Source text

________________________________________

How to tell if a chemical is an acid or base?

Postby Adams Dis 1A » Thu Jan 17, 2019 4:47 pm

I was wondering if there was a way to tell if a certain chemical will turn into an acid or base without some other information?
Like in question 6b.5, how would I know what HBr, HNO3, or HClO would be?

Jonas Talandis
Posts: 60
Joined: Fri Sep 28, 2018 12:16 am

Re: How to tell if a chemical is an acid or base?

Postby Jonas Talandis » Thu Jan 17, 2019 5:01 pm

Consider what would likely happen in a reaction with water. Does the H atom have anywhere to be accepted? Or will it dissociate. Many times molecules are amphoteric and can do both but a lot of it will be memorization and understanding of where a proton can go. One big indicator for bases that Dr. Lavelle loves is if a molecule has a nitrogen with a lone pair it is almost always a base since it can accept an H very easily.

Katelyn Pham 4E
Posts: 30
Joined: Fri Sep 28, 2018 12:21 am

Re: How to tell if a chemical is an acid or base?

Postby Katelyn Pham 4E » Thu Jan 17, 2019 5:32 pm

There is also a list of strong acids and bases. Here is a quizlet link of the top 6 strong acids and bases!

https://quizlet.com/41246443/6-strong-a ... ash-cards/

LeannaPhan14BDis1D
Posts: 57
Joined: Fri Sep 28, 2018 12:16 am

Re: How to tell if a chemical is an acid or base?

________________________________________

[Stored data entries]
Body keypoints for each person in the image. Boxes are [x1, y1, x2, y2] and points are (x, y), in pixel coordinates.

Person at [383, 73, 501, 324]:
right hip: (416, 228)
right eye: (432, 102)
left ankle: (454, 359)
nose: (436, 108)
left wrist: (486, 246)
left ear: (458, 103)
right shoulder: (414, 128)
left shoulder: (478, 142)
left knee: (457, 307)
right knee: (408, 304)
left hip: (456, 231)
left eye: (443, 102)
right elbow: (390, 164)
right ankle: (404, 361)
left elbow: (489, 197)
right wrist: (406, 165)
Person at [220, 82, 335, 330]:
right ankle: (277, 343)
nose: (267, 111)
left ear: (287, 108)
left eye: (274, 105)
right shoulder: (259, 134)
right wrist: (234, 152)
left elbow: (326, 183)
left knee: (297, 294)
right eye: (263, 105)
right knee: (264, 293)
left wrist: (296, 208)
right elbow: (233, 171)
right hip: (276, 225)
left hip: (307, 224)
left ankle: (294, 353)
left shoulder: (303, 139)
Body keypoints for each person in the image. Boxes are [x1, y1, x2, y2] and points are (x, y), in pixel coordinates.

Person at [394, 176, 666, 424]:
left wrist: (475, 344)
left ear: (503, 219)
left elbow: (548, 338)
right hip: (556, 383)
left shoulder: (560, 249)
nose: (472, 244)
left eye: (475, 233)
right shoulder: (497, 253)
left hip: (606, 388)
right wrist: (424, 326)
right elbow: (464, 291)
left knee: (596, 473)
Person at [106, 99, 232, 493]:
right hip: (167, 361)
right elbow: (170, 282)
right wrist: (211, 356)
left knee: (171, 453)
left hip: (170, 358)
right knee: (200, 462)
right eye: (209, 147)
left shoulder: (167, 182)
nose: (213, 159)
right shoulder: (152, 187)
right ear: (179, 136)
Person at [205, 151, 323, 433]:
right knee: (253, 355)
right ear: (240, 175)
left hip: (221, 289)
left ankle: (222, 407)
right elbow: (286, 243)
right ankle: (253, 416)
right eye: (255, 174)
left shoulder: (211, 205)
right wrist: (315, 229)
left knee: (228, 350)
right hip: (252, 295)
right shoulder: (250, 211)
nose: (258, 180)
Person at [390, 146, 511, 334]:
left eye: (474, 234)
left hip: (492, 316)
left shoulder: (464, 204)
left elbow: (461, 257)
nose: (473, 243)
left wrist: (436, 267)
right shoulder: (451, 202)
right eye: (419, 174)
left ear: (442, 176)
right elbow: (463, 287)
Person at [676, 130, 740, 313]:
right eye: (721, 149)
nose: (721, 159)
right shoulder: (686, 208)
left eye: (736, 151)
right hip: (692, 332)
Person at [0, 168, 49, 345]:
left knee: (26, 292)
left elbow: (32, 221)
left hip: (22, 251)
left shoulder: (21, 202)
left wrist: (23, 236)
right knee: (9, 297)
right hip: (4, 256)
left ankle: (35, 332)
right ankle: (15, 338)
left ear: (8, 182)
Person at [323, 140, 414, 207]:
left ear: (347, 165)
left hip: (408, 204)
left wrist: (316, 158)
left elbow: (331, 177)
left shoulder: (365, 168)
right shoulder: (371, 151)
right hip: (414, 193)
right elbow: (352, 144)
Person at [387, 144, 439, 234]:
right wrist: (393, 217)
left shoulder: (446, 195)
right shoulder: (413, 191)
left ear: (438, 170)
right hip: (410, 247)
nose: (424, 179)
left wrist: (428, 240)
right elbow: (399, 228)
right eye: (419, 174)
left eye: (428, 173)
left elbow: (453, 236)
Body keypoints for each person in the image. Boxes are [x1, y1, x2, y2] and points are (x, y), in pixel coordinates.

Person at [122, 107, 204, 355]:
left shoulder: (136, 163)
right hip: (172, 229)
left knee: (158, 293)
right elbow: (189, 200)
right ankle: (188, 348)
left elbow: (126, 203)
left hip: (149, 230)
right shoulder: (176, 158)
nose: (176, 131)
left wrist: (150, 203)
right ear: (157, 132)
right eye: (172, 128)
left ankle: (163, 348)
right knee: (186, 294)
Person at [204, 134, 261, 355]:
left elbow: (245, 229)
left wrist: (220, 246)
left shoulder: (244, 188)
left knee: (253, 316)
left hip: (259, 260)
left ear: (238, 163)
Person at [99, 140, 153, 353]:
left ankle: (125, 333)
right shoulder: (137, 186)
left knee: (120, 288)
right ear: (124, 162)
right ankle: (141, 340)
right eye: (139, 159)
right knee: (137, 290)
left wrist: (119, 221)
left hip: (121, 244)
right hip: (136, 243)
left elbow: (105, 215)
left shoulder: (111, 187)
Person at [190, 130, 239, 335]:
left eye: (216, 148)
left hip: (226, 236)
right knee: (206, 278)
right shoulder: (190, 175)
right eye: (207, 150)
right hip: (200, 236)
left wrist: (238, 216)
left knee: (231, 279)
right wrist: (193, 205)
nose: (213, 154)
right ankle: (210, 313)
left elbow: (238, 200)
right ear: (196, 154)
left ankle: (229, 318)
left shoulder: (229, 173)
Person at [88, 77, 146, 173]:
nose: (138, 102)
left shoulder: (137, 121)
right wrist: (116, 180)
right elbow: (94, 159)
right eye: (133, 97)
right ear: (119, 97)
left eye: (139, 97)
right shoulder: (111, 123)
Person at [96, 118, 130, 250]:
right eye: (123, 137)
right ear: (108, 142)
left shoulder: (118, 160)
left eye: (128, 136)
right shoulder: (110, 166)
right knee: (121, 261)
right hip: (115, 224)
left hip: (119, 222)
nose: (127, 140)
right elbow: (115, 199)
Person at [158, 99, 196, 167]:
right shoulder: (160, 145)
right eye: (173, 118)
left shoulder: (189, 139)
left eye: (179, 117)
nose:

________________________________________

Brief 1
Based on the forum thread about telling acids from bases, state whether each statement is true. For each, answer yes or no and quote the words from the thread that decide it. (a) A molecule with a nitrogen that has a lone pair is almost always a base. (b) Molecules can never act as both an acid and a base. (c) The linked quizlet covers the top 10 strong acids and bases.
Brief 2
According to the forum thread about telling acids from bases, why does a nitrogen with a lone pair indicate a base? Answer in one to three sentences.
Brief 3
Carry on the forum thread about telling acids from bases from the point where it stops.
The records aren't needed for this work.

Written response 1
(a) Yes: "if a molecule has a nitrogen with a lone pair it is almost always a base"
(b) No: "Many times molecules are amphoteric and can do both"
(c) No: "the top 6 strong acids and bases"

Written response 2
A nitrogen with a lone pair can accept an H very easily. For that reason, a molecule with such a nitrogen is almost always a base.

Written response 3
Postby LeannaPhan14BDis1D » Sat Jan 19, 2019 6:44 pm

For the most part you will kinda just have to memorize whether or not it is a base or an acid

Amar Singh
Posts: 31
Joined: Fri Sep 28, 2018 12:20 am

Re: How to tell if a chemical is an acid or base?

Postby Amar Singh » Sun Jan 20, 2019 3:26 pm

First of all you need to define the type of acid/base you want to check. There are 3 main types: arrhenius, bronsted-lowry, and lewis.

ARRHENIUS ACIDS will donate a H+ ion when dissolved in water
ARRHENIUS BASES will donate a OH- ion when dissolved in water

BRONSTED-LOWRY ACIDS will donate a H+ ion in a solution (difference between arrhenius is that the solution doesn't have to be water)
BRONSTED-LOWRY BASES will accept a H+ ion in a solution

LEWIS ACIDS accept electron pairs
LEWIS BASES donate electron pairs

The most common definition used for acids/bases is the bronsted-lowry definition, but that can change for different circumstances.